══ Provided text ══

Nearly 10% of U.S. households own an RV of some sort, and the number is rising. Of households that don’t own an RV, almost 15% express some interest in purchasing one in the future, according to a University of Michigan study.

That earlier article of mine focused on operating costs for using an RV, so here I’m going to discuss some of the issues around the RV purchase decision.

Note: Even if you’re not very interested in RVs, you might enjoy reading the next section for some thoughts on retirement living. It details a few of the general lessons learned from our RV experience….

Lessons on Retirement Living

Before we delve into some details of choosing and purchasing an RV, let me abstract a few lessons learned about retirement living, from my time in and around RVs:

A big part of retirement for many is extensive travel. But travel can be expensive. An RV is one approach to cheaper retirement travel, but there are many others. You could house swap, work for room and board, teach English overseas, stay with friends, or travel in the off-season, for example. Whatever your style, unless you have unlimited resources, it’s wise to come up with some cheap angle for retirement travel.

An RV is a study in downsizing. Some people might see that as a hardship, but anybody who’s lived in one can tell you it’s not. Some things are easier, some things are harder. But the overall feel of living and camping in a small, mobile space is one of freedom. You realize how little is truly needed to be happy. In fact, being happy might be easier, the less "stuff" you have around. And that’s a feeling worth achieving whatever your retired habitat turns out to be.

Lastly, owning an RV is one strategy for being able to downshift your lifestyle relatively easily and quickly. Given the state of the world, especially if you are an early retiree, it is wise to have some strategy in mind for adjusting your lifestyle, should the future not go as planned. You hope not to need it, but nobody can predict 30-40 years into the future. Thinking ahead about ways to significantly reduce your expenses could make it much less painful to adapt to changes should the need arise, temporarily, or permanently.

And now for some particulars on the why’s and how’s of purchasing a small RV….

Why Buy an RV?

There are a number of reasons to own an RV motorhome or camper. For some, like us, it is a natural extension of the tent, truck, and van camping we’ve done over the years. But it is a bit more comfortable and flexible, as we get older. For others, RV’ing is an easy introduction to the camping experience. An RV can also function as a second vehicle, a second home, a guest room, for tailgating or picnicking, and for traveling to shows or large events.

═══
══ Data to examine ══

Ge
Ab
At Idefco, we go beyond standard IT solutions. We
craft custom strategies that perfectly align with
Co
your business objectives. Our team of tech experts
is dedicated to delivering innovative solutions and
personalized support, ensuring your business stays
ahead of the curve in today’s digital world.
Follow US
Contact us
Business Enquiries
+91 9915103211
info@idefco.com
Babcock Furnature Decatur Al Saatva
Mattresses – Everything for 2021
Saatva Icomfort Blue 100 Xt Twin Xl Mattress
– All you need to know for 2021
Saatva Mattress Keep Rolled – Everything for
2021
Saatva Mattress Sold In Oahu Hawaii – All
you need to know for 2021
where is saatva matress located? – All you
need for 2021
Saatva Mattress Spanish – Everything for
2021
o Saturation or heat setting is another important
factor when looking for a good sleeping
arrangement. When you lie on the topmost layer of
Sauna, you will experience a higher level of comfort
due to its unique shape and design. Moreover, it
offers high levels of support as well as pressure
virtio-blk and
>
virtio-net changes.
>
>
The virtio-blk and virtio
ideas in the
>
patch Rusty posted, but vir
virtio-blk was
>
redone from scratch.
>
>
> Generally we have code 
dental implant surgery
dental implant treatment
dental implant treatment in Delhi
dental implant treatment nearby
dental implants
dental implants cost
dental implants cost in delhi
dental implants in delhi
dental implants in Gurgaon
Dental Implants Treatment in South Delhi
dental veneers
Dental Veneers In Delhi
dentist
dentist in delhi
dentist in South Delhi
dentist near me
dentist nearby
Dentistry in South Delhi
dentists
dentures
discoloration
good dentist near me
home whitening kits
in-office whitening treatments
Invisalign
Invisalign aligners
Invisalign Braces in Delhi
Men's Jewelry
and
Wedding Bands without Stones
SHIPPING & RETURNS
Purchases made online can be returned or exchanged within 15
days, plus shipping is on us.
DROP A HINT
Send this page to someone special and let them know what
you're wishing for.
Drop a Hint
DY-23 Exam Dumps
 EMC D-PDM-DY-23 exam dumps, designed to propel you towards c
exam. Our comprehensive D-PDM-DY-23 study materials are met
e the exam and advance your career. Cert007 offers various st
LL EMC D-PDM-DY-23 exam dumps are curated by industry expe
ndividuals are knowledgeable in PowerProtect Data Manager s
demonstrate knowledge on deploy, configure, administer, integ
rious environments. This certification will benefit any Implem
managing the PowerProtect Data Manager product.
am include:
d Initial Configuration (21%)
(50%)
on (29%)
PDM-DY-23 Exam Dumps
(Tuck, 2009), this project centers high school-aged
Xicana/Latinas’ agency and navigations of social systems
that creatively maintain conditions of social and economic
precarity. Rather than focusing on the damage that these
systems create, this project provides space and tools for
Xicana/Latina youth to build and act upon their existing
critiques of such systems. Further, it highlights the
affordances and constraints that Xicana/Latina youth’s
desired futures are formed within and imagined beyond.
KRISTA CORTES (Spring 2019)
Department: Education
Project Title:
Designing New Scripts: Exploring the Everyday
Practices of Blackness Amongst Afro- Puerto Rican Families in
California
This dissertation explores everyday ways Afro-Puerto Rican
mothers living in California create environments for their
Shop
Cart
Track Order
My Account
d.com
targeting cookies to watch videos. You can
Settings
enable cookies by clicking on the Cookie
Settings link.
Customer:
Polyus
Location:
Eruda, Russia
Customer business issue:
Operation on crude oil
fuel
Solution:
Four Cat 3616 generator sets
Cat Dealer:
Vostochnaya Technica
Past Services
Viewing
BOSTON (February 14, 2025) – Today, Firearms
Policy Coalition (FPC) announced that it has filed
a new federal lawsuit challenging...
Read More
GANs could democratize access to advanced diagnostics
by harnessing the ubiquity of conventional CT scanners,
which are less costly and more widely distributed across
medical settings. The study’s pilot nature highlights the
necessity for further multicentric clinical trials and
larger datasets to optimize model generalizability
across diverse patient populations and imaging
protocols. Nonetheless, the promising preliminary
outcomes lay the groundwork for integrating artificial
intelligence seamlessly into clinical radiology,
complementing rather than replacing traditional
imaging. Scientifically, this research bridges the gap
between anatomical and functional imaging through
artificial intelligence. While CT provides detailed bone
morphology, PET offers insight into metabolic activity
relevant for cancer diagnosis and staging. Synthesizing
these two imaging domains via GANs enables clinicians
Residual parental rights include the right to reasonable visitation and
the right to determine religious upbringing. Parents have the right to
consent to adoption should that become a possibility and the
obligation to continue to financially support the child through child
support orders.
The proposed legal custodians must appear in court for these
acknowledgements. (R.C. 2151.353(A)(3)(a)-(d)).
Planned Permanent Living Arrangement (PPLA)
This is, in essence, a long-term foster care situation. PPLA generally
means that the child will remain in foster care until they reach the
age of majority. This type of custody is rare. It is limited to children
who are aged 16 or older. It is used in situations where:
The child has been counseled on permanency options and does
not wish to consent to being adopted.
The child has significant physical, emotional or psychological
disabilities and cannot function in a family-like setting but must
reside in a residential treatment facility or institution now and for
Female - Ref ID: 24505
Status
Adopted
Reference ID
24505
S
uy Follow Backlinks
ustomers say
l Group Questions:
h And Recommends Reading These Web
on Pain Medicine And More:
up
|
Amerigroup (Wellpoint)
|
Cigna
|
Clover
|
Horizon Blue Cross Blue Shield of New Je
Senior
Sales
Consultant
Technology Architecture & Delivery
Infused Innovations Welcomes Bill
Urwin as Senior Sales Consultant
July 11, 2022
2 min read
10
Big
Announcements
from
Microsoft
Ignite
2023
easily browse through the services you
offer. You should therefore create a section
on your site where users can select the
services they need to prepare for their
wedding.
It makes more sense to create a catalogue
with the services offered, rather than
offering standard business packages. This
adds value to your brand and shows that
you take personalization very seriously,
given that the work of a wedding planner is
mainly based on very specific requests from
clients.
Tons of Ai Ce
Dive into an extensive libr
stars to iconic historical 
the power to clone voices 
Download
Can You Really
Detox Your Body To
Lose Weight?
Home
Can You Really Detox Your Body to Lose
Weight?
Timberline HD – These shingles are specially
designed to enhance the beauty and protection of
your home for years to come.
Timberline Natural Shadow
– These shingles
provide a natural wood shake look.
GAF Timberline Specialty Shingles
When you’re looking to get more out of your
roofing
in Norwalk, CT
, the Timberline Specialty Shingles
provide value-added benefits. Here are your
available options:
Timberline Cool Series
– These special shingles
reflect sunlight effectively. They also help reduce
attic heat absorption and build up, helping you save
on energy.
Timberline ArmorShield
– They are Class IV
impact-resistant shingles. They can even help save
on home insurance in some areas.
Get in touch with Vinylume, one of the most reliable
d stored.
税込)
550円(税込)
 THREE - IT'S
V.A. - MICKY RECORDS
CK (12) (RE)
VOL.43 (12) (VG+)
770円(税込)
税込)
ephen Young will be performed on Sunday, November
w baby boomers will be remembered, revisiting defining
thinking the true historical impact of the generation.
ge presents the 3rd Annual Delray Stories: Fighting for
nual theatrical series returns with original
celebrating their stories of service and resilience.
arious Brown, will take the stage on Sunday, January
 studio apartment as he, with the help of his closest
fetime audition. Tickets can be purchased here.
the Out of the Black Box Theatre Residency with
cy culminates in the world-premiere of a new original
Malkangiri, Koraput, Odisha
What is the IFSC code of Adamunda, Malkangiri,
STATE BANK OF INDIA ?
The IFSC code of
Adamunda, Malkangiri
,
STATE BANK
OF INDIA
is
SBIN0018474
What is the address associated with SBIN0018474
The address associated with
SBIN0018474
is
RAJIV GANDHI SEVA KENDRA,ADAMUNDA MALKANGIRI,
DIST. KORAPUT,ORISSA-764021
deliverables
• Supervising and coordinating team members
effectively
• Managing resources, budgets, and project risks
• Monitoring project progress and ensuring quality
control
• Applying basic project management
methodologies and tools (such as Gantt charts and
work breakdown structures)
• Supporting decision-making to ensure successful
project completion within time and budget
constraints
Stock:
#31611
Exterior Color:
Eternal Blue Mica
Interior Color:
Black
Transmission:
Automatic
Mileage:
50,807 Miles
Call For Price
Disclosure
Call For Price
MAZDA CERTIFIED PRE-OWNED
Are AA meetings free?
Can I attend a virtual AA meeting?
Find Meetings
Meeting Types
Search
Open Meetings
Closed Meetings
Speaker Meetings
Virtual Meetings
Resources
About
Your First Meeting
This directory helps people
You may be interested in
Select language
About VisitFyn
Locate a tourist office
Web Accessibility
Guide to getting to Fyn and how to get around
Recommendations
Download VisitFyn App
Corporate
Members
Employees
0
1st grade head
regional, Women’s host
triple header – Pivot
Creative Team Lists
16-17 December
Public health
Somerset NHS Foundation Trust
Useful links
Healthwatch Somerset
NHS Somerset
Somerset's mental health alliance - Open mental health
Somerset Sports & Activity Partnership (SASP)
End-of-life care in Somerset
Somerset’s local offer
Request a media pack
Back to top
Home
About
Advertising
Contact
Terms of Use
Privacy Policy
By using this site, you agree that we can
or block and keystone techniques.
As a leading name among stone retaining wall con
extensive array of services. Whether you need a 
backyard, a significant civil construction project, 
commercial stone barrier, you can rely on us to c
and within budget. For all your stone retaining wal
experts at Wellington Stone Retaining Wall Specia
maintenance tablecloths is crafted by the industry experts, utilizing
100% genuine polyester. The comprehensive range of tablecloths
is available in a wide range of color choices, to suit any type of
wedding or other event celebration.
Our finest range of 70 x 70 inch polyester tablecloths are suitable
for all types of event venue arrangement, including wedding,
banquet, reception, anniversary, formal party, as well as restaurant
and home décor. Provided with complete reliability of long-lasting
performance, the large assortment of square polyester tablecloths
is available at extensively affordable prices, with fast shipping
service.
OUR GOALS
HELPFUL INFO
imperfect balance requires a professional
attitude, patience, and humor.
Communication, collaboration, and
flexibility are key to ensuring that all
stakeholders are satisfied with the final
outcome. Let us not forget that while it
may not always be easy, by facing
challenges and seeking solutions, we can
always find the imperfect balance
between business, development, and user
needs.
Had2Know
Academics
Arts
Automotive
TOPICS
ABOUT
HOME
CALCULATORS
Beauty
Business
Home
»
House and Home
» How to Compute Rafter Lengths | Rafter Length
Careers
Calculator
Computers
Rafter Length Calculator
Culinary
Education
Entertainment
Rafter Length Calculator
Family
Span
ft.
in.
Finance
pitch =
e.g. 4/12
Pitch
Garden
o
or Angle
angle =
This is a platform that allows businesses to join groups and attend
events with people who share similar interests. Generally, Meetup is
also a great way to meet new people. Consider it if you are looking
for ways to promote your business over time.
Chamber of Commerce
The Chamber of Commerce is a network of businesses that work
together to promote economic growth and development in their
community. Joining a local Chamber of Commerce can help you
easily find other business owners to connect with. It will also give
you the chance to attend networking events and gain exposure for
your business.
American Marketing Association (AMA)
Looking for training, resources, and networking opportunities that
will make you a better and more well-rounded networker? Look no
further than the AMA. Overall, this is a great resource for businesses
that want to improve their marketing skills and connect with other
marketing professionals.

═══

**Aim of the exercise**
Answer these questions about the RV article:
1. What share of U.S. households own an RV of some sort?
2. What is the overall feel of living and camping in a small, mobile space?
3. Which kinds of camping does the writer say RV use naturally extends?

**Answer to the exercise**
1. Nearly 10%.
2. Freedom.
3. Tent, truck, and van camping.